/---
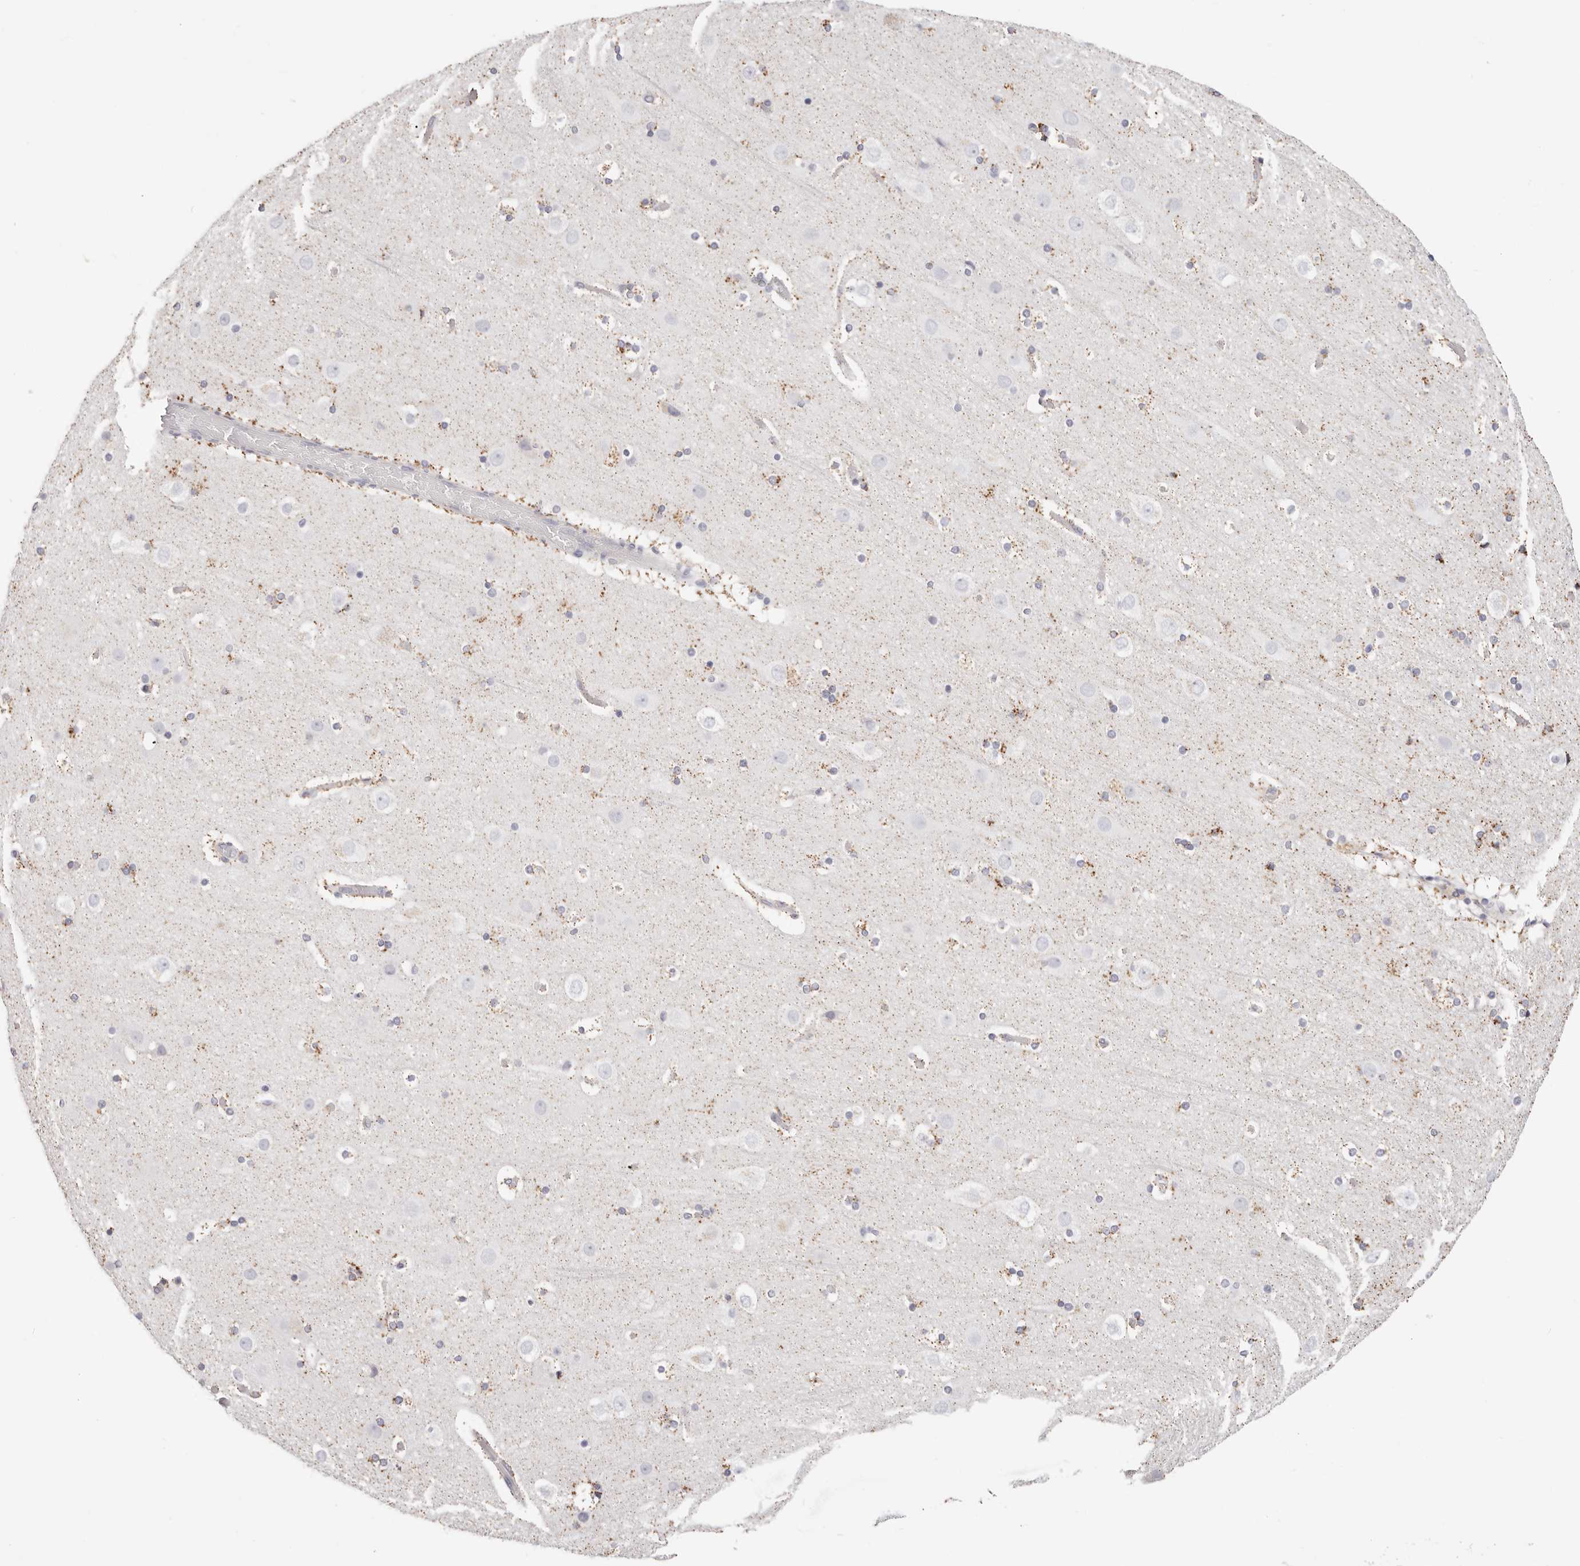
{"staining": {"intensity": "negative", "quantity": "none", "location": "none"}, "tissue": "cerebral cortex", "cell_type": "Endothelial cells", "image_type": "normal", "snomed": [{"axis": "morphology", "description": "Normal tissue, NOS"}, {"axis": "topography", "description": "Cerebral cortex"}], "caption": "Normal cerebral cortex was stained to show a protein in brown. There is no significant staining in endothelial cells. (IHC, brightfield microscopy, high magnification).", "gene": "STKLD1", "patient": {"sex": "male", "age": 57}}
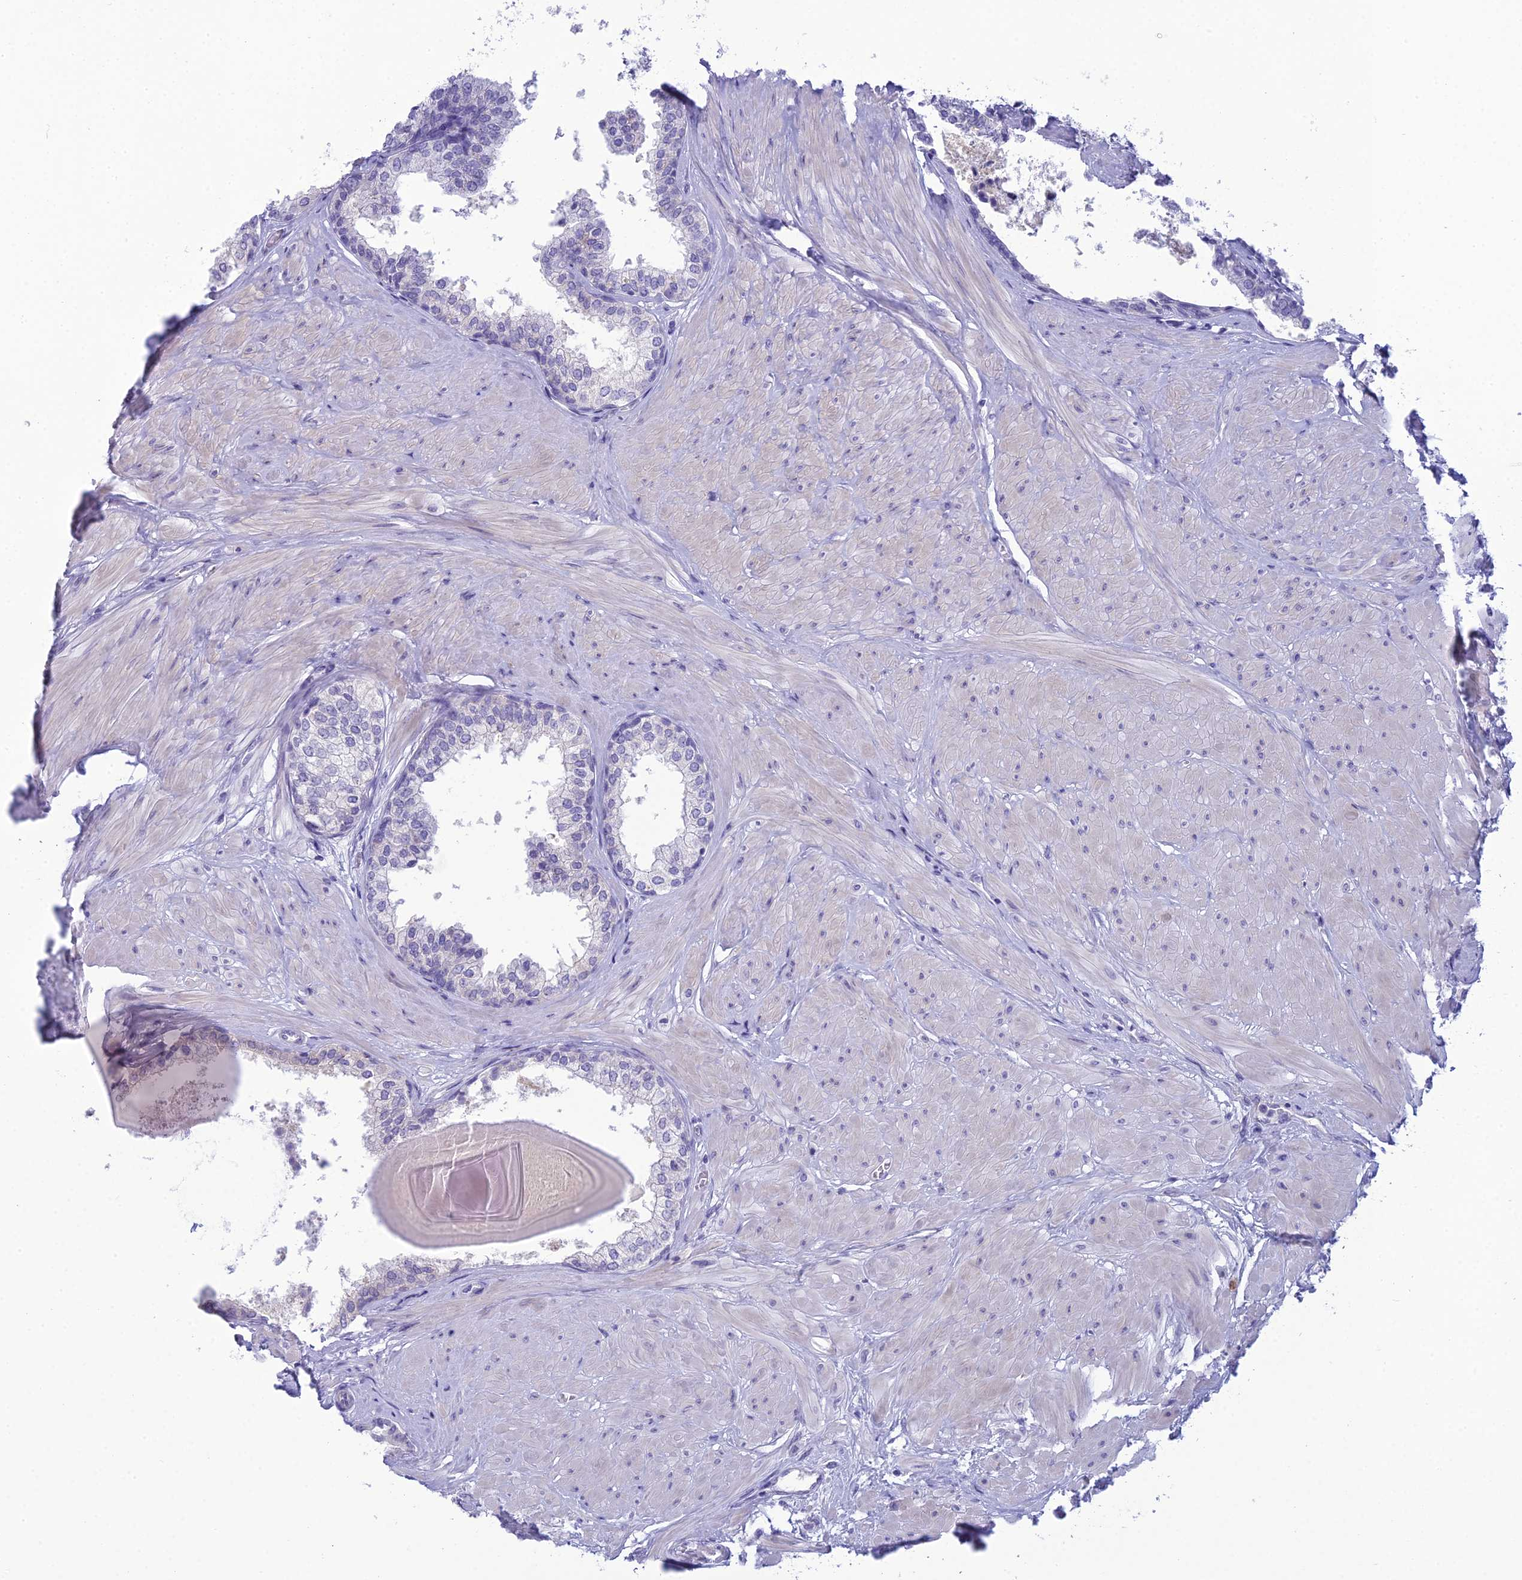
{"staining": {"intensity": "negative", "quantity": "none", "location": "none"}, "tissue": "prostate", "cell_type": "Glandular cells", "image_type": "normal", "snomed": [{"axis": "morphology", "description": "Normal tissue, NOS"}, {"axis": "topography", "description": "Prostate"}], "caption": "The immunohistochemistry histopathology image has no significant staining in glandular cells of prostate. The staining is performed using DAB (3,3'-diaminobenzidine) brown chromogen with nuclei counter-stained in using hematoxylin.", "gene": "MUC13", "patient": {"sex": "male", "age": 48}}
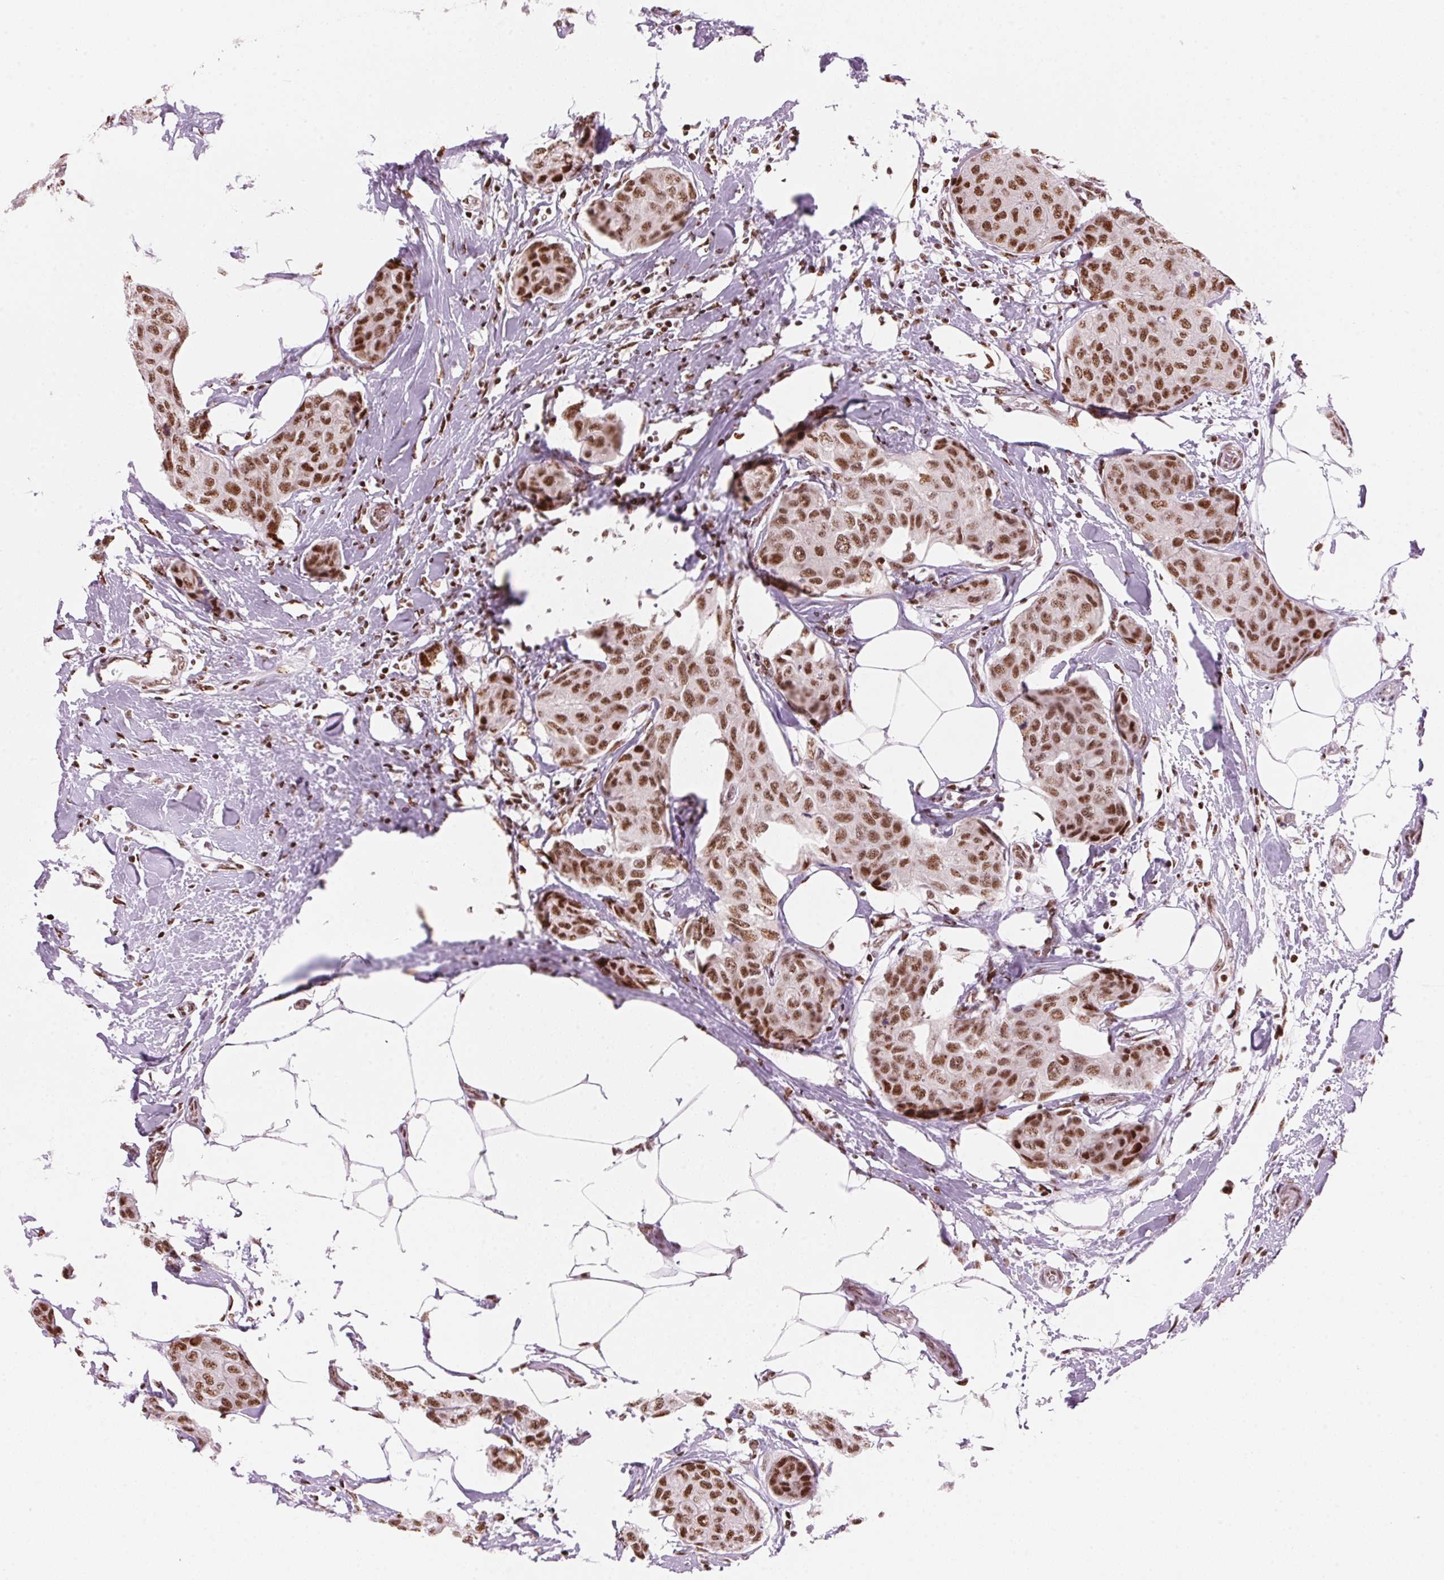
{"staining": {"intensity": "moderate", "quantity": ">75%", "location": "nuclear"}, "tissue": "breast cancer", "cell_type": "Tumor cells", "image_type": "cancer", "snomed": [{"axis": "morphology", "description": "Duct carcinoma"}, {"axis": "topography", "description": "Breast"}], "caption": "Immunohistochemical staining of human breast invasive ductal carcinoma demonstrates moderate nuclear protein staining in about >75% of tumor cells.", "gene": "NXF1", "patient": {"sex": "female", "age": 80}}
\---
#### PROBLEM REQUIREMENTS:
All of the material above is to be retyped verbatim, with its pictures omitted.

#### COMPLETED EXERCISE:
{"staining": {"intensity": "negative", "quantity": "none", "location": "none"}, "tissue": "cerebral cortex", "cell_type": "Endothelial cells", "image_type": "normal", "snomed": [{"axis": "morphology", "description": "Normal tissue, NOS"}, {"axis": "topography", "description": "Cerebral cortex"}], "caption": "Normal cerebral cortex was stained to show a protein in brown. There is no significant staining in endothelial cells. (IHC, brightfield microscopy, high magnification).", "gene": "STKLD1", "patient": {"sex": "male", "age": 57}}
{"staining": {"intensity": "negative", "quantity": "none", "location": "none"}, "tissue": "prostate", "cell_type": "Glandular cells", "image_type": "normal", "snomed": [{"axis": "morphology", "description": "Normal tissue, NOS"}, {"axis": "topography", "description": "Prostate"}], "caption": "The immunohistochemistry histopathology image has no significant staining in glandular cells of prostate. The staining is performed using DAB (3,3'-diaminobenzidine) brown chromogen with nuclei counter-stained in using hematoxylin.", "gene": "MUC13", "patient": {"sex": "male", "age": 48}}
{"staining": {"intensity": "moderate", "quantity": ">75%", "location": "nuclear"}, "tissue": "breast cancer", "cell_type": "Tumor cells", "image_type": "cancer", "snomed": [{"axis": "morphology", "description": "Duct carcinoma"}, {"axis": "topography", "description": "Breast"}], "caption": "Immunohistochemical staining of human breast invasive ductal carcinoma demonstrates moderate nuclear protein staining in about >75% of tumor cells.", "gene": "NXF1", "patient": {"sex": "female", "age": 80}}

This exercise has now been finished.